PROVIDE AMERICA'S TAXPAYERS TOP
QUALITY SERVICE BY HELPING THEM
UNDERSTAND AND MEET THEIR TAX
RESPONSIBILITIES AND BY APPLYING
THE TAX LAW WITH INTEGRITY AND
FAIRNESS TO ALL (PUBLICATION 594)
 


The IRS has been on an administrative roller coaster for the past decade.  When the IRS Restructuring and Reform Act was passed in 1998 the new law profoundly impacted the IRS.  For several years the IRS was consistently inconsistent.  There were massive changes caused by the federal legislation and numerous directives from the IRS National Office.  Immediately after the Act was passed IRS seizures and levies were reduced dramatically.  The then IRS Commissioner, Charles O. Rossotti outlined a new administrative structure to accompliah the primary goal of emphasizing "service" to taxpayers.  In theory, taxpayers were to be treated as customers.

In 2002 IRS regional and district offices were completely reorganized.  While years ago Cincinnati was an important regional office at the current time it is simply an arm of regional and national office divisions.

Ten years ago the IRS was transitioning into a "friendlier" IRS.  The trend, however, since 2007 is an IRS return to its more traditional role of being the toughest creditor in the United States.

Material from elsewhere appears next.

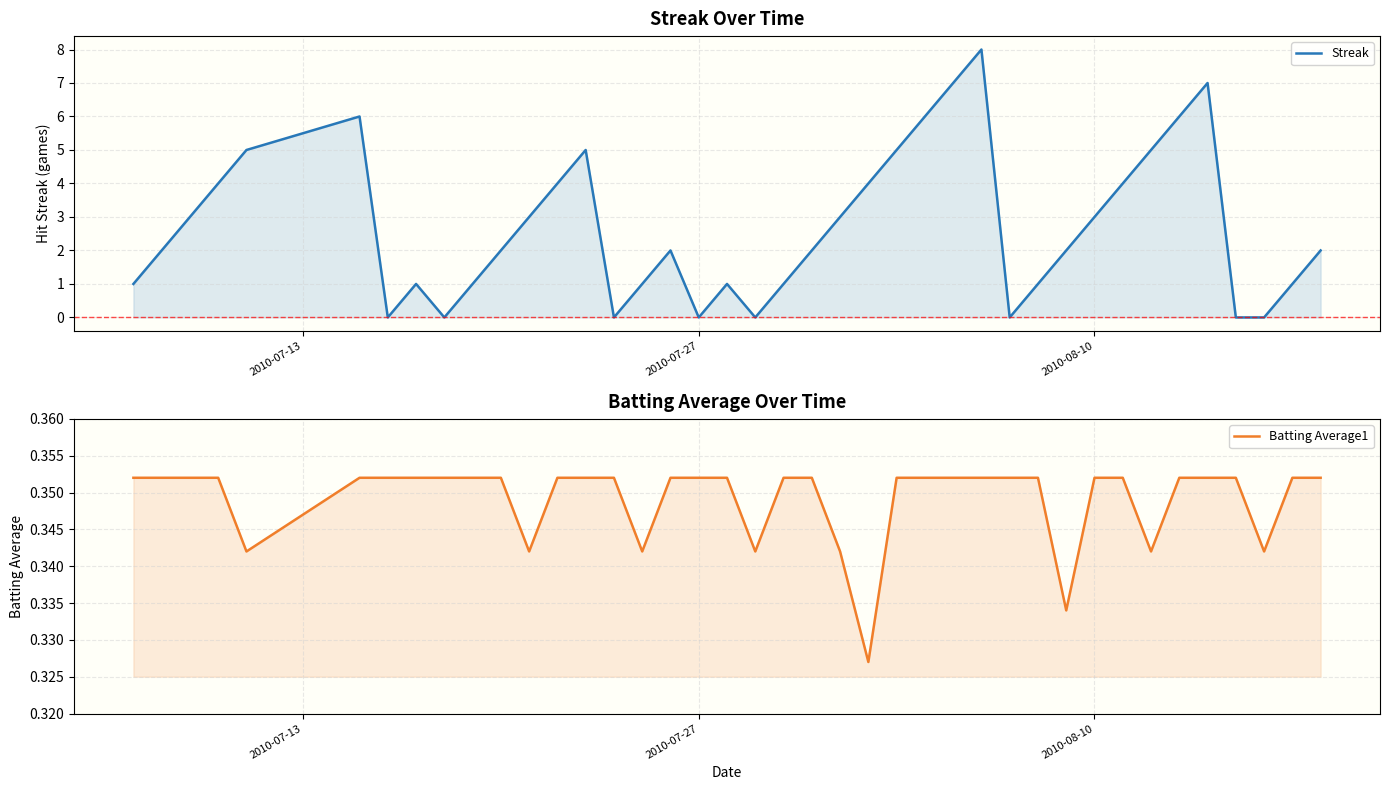

True or false: Batting Average1 has a value of 0.5 at 24.

False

Congress has recognized that it must protect its tax revenue and the budget for fiscal year beginning 10/1/08 dramatically increased field Revenue Agents and Revenue Officers.  Generally, there are 25% to 30% increases in IRS foot soldiers in the Examination Branch, the Collection Branch and Appellate Branch.  Extensive training has been conducted and newly trained personnel are being phased in with training to be complete the first part of 2010.

The newly trained Small Business/Self Employed personnel are expected to be talented inasmuch as there are many qualified applicants due to the business downturn.  Many knowledgeable and education professionals have made the switch to government service.  Small and medium sized business entities will feel increased IRS enforcement efforts as will individuals, partnerships and limited liability companies who have international bank accounts.

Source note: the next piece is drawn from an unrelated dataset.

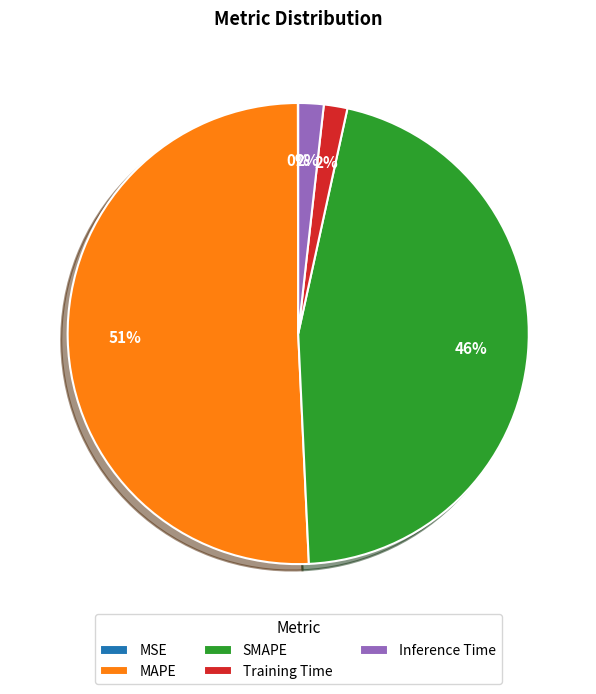

To the nearest percent, what portion does SMAPE represent?

46%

IRS officials believe that there is a "revenue gap" with the IRS devoting immense resources to fill that gap.  The main focus will be the 41,000,000 proprietors who file Schedule C returns (proprietorship income tax returns) which are an attachment to their Forms 1040.  The Small Business/Self Employed Division is being charged with expanding audits of these returns as well as aggressive tax collection.  It is not the large corporations that are being newly targeted; rather smaller businesses.  This is not to say that large corporations are escaping scrutiny.  Fully 95% of the major companies in the United States are audited every year.

The new personnel assigned to the IRS Small Business/Self Employed Division will be looking at individual tax returns (Forms 1040), partnerships and LLCs (Forms 1065) as well as corporations (Forms 1120 and 1120S).  Projections are that Subchapter S corporations (Form 1120S) will be the second focal point for examination/collection activities - just after sole proprietorships.

Despite increased IRS efforts to collect taxes several administrative procedures set in place in recent years continue to offer taxpayers an opportunity to exercise their rights to avoid unreasonable IRS audit and collection practices.

  1. Due Process Hearing rights under IRC 6630 insure that taxpayers have the right to a hearing before any IRS levy or seizure.  Judicial review of an unfavorable hearing results is also available in most cases.  See additional due process information in the Lien and Levy section.
  2. Mediation procedures are in place for collection and audit issues.  The current environment allows for an independent third party mediator to insure that the IRS does not ride roughshod over taxpayer rights.
  3. Post Appeals arbitration is now available in some cases.  Revenue Procedure 2002-44, 2006-2 C.B. 800 sets out formal procedures for arbitration.
  4. Mediation and arbitration procedures are even available in trust fund recovery penalty matters and Offer in Compromise cases.  IRS announcement 2008-111, 2008-48 I.R.B. 1224.
  5. Rules regarding non-responsible spouses have been clearly established.  Innocent spouse relief and injured spouse relief from spousal tax liabilities is routinely granted.  Tax Court jurisdiction exists to review an IRS denial of spousal relief. 

Here are some recent IRS audit statistics.  The audit trend line is up:

  • In 2007 one in every 561 filed returns was audited.
  • In 2008 one in every 448 filed returns was audited.
  • One in every 118 filed individual income tax returns received correspondence from a Service Center requesting additional information/possibly leading to an audit.
  • In 2008 1% of all Forms 1040 were audited (mostly correspondence audits) totaling 1,391,581 audits.
  • In fiscal year ending 9/30/08 IRS budget expenditures were 41 cents for every dollar collected.